Social Justice for the Elderly

by Raushan Tara Jaswal February 19, 2019 2 comments Cause of Serving
Social Justice for the Elderly

In a landmark decision dated 13th December 2018, the Supreme Court of India read the right of life with dignity of the elderly under the mandate of Article 21 of the Constitution. This was due to a public interest petition filed by Dr Ashwani Kumar, Senior Advocate and Former Union Minister of Law and the concerted efforts of HelpAge India as Amicus Curiae in the present petition.

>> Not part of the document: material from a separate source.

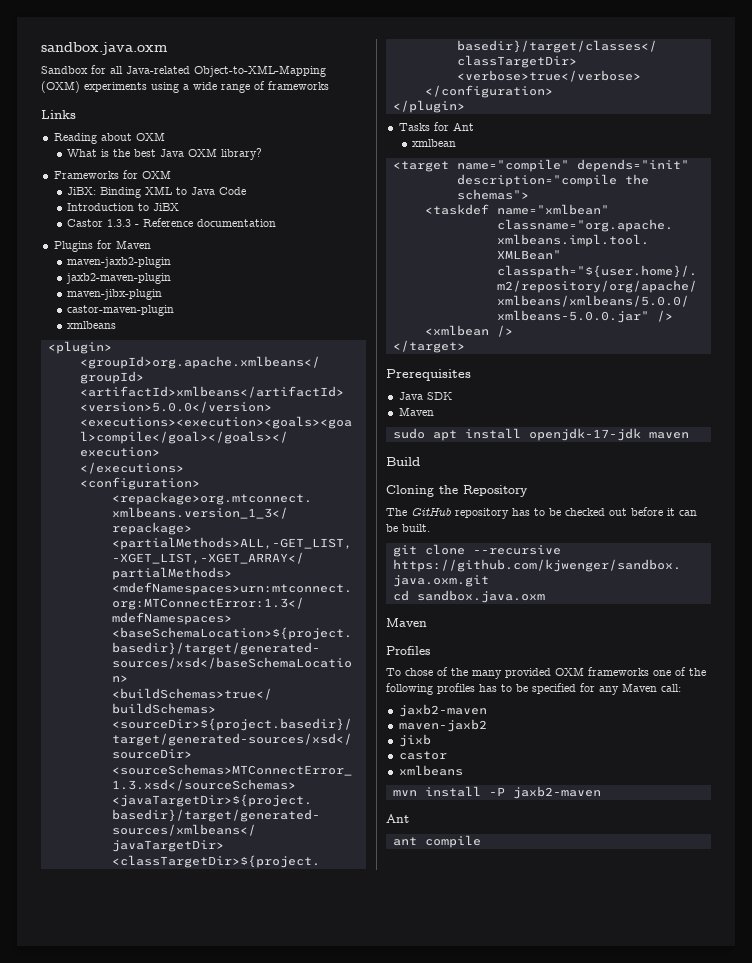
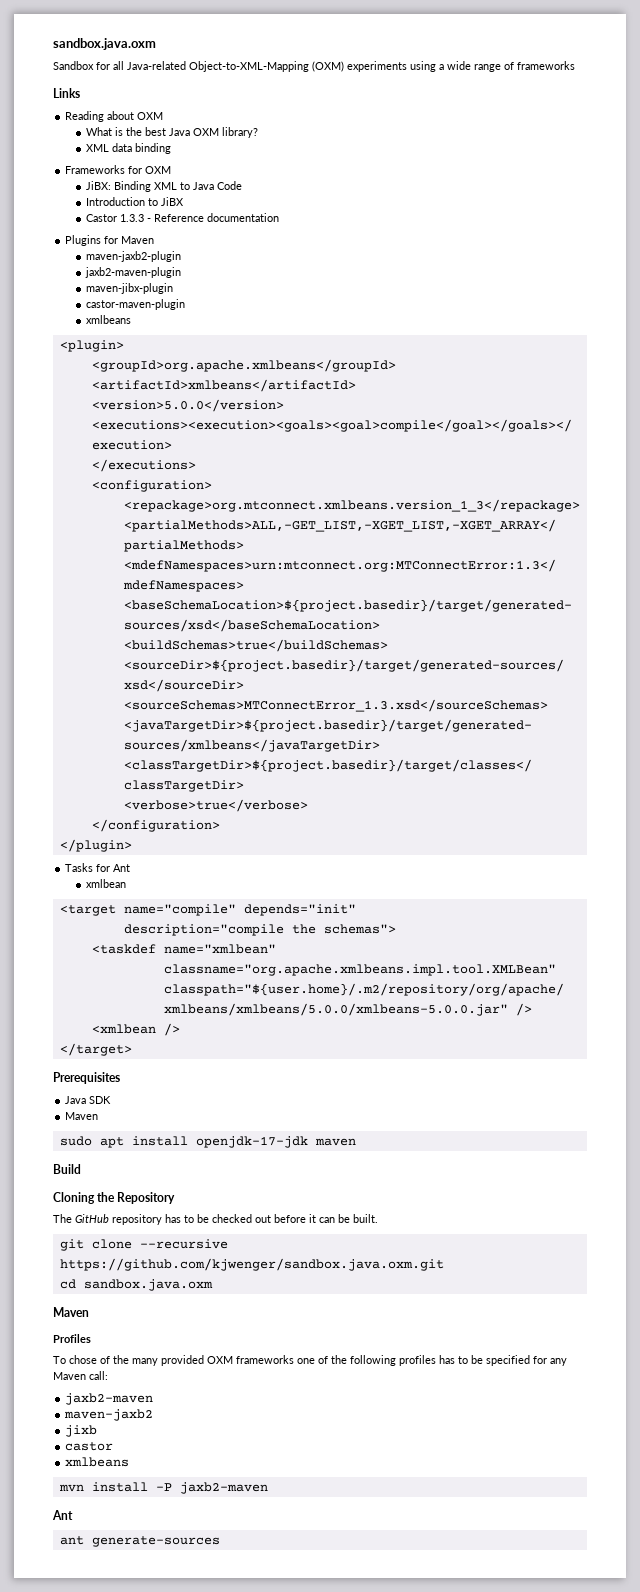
(263, 154) none -> [86,143,172,154] // XML data binding
[424,835,481,848] compile -> [91,1536,220,1547] generate-sources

Tracing the concept of ‘Social Justice’ to the preamble of the Constitution, the Supreme Court observes that ‘social justice remains a touchstone of our nation-building’ and ‘social justice is about providing equal opportunities’. It also observes that the concept of social justice requires to be applied afresh in emerging situations, that may not have existed or been foreseen when our Constitution framers were at work, such as the present plight of the elderly. Highlighting the organic and forward-looking nature of the Constitution, the Supreme Court also made the following observations:


The issue of pension was the main bone of contention during the proceedings. The petitioners argued that for a life of dignity under Article 21, a mere sum of Rs. 200 for 60-79 years of age and Rs. 500 for above 80 years of age was not enough. In fact, the Supreme Court in its observations stated that the Government is obligated under Article 41 to provide public assistance in case of old age, within the limits of its economic capacity. While stating that economic capacity does indeed play an important role, the amount of pension needs to be looked at from a humanitarian aspect.

Even though the Court has refused to set a minimum amount of pension, it has directed the Government to re-evaluate these schemes and overhaul them with a view to bring about convergence and avoid multiplicity. In particular, the Government of India and the State Governments must revisit the grant of pension to the elderly so that it is more realistic. While playing a balancing act, the Court has made these observations in light of the Center and State’s economic capacity.


The right to shelter has been well-established by the Supreme Court and for the first time, the Court specifically held the right to shelter for the elderly as well. Apart from Article 21, the Court also pointed out specific statutory provisions. Under Section 19 of the Maintenance and Welfare of Parents and Senior Citizens Act, 2007 there is a statutory obligation on the Government to ensure that there is a minimum of one State-run old age home in every district with a capacity of 150 people. Also referencing international obligations under Article 25 (1) of the Universal Declaration of Human Rights and Article 11(1) of the International Covenant on Economic Social and Cultural Rights, the Hon’ble court has interpreted that the right to life under Article 21 has to include the meaningful right to life and not merely animal existence. To effectuate these provisions, the Supreme Court has asked the government for a status report on the number of old age homes in the entire country.


Even the right to health is given the status of a fundamental right flowing from Article 21 of the Constitution. Specifically, under Section 20 of the Maintenance and Welfare of Parents and Senior Citizens Act, 2007 provides for a provision for medical support for senior citizens. In lieu of this, the National Programme for the Healthcare of the Elderly was notified but has not been implemented properly. Acknowledging that a lot that has been achieved in the last few years but there is still a lot that is required to be achieved. The Supreme Court has observed that the Union of India and all the State Governments and Union Territory Administrations should take an active interest in the implementation of the National Programme in 719 districts.

In principle, the Supreme Court while noting that it is not an adversarial petition has agreed to all the prayers made by the petitioners and issued a continuous mandamus. It noted that there is a need to continuously monitor the progress in the implementation of the constitutional mandate to make available to the elderly the right to live with dignity and to provide them with reasonable accommodation, medical facilities and geriatric care. While this may take some time, the Court also noted that the only available solution is a continuing mandamus which is a well-recognised practice and procedure adopted by this Court in several cases to ensure that the rights of the people are respected, recognized and enforced and that social justice as postulated by the Preamble in the Constitution is given meaning and teeth, especially for the rights of the elderly.